Fred Bennett, a businessman from Bay Roberts, was the main driving force behind the campaign to build an arena in Conception Bay North. In the fall of 1954 Bennett contacted a number of people with the hope of raising funds for the construction of a new arena. Four businessmen from St. John's formed the Conception Bay Sports Company Limited. Between 3000 and 4000 preferred shares in the new company were for sale to the public at $10 each to help raise the required funds to build the new arena. Bennett became the first managing director of the company.

==Construction==
The arena was designed and constructed by the architectural firm Newhook & Morgan Engineering Limited. The original design was an enclosed structure measuring 115 by 220 feet with a steel frame with wooden walls and a corrugated asbestos roof, but those plans were never realized. The rink, with surrounding boards, was built with dimensions of 185 by 85 feet. The total cost of the new arena was budgeted at $102,000, which included a $35,000 ice-freezing plant. There were plans to build seating for 1500 spectators at an additional cost of $20,000. The steel for the structure was fabricated by Humphries, Hollom Constructional Steel Engineers of London, England, but the building was never erected.
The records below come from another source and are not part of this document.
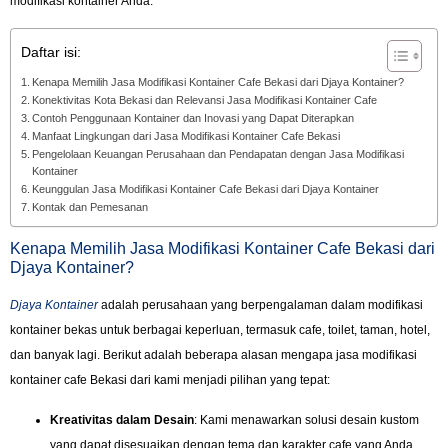
modifikasi kontainer Anda.
Daftar isi:
Kenapa Memilih Jasa Modifikasi Kontainer Cafe Bekasi dari Djaya Kontainer?
Konektivitas Kota Bekasi dan Relevansi Jasa Modifikasi Kontainer Cafe
Contoh Penggunaan Kontainer dan Inovasi yang Dapat Diterapkan
Manfaat Lingkungan dari Jasa Modifikasi Kontainer Cafe Bekasi
Pengelolaan Keuangan Perusahaan dan Pendapatan dengan Jasa Modifikasi
Kontainer
Keunggulan Jasa Modifikasi Kontainer Cafe Bekasi dari Djaya Kontainer
Kontak dan Pemesanan
Kenapa Memilih Jasa Modifikasi Kontainer Cafe Bekasi dari
Djaya Kontainer?
Djaya Kontainer
adalah perusahaan yang berpengalaman dalam modifikasi
kontainer bekas untuk berbagai keperluan, termasuk cafe, toilet, taman, hotel,
dan banyak lagi. Berikut adalah beberapa alasan mengapa jasa modifikasi
kontainer cafe Bekasi dari kami menjadi pilihan yang tepat:
Kreativitas dalam Desain
: Kami menawarkan solusi desain kustom
yang dapat disesuaikan dengan tema dan karakter cafe yang Anda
Initial site work to clear the land began on May 6, 1955. The first sod was turned in the first week of September 1955. The installation of the refrigeration plant to produce artificial ice began on December 5, 1955.

==Location==
The location chosen was in western Bay Roberts opposite Delaney's Forge on the Conception Bay highway. Land was purchased from Mrs. Cliff Pike, Mrs. Allan Mercer, Miss Veronica Delaney and Philip Delaney. Additional land required to extend the site was purchased from Mrs. Gus Badcock and Andrew Noseworthy.

==Opening==
The official opening of the arena was on Saturday February 4, 1956. The first hockey game at the new rink was played on opening night between the Shearstown Tigers of the Conception Bay North Hockey League and the Guards of the St. John's Senior Hockey League. 1200 spectators watched the first game end in a 3-3 tie.

==Notable events==
Hockey history was made on April 9, 1956 when the first recorded outdoor hockey game in Canada by an NHL team was played at the arena. The Boston Bruins, led by the legendary Terry Sawchuk, were on an exhibition tour of the Maritimes and Newfoundland. It was also the second ever outdoor game by an NHL team on record. The Bruins played one period each with four local teams of the Conception Bay North Hockey League.

==Closure==
The building was never enclosed as designed mainly due to funding issues. The arena was not a financial success and was closed in 1958. One of the events that led to its closure was the opening of the Harbour Grace Recreation Centre in January 1958 which became the primary venue for hockey in Conception Bay North. By 1959, the Conception Bay Arena was dismantled and the ice plant was installed in the new Clarenville stadium which would be the town's first artificial ice surface when the arena opened in December 1959.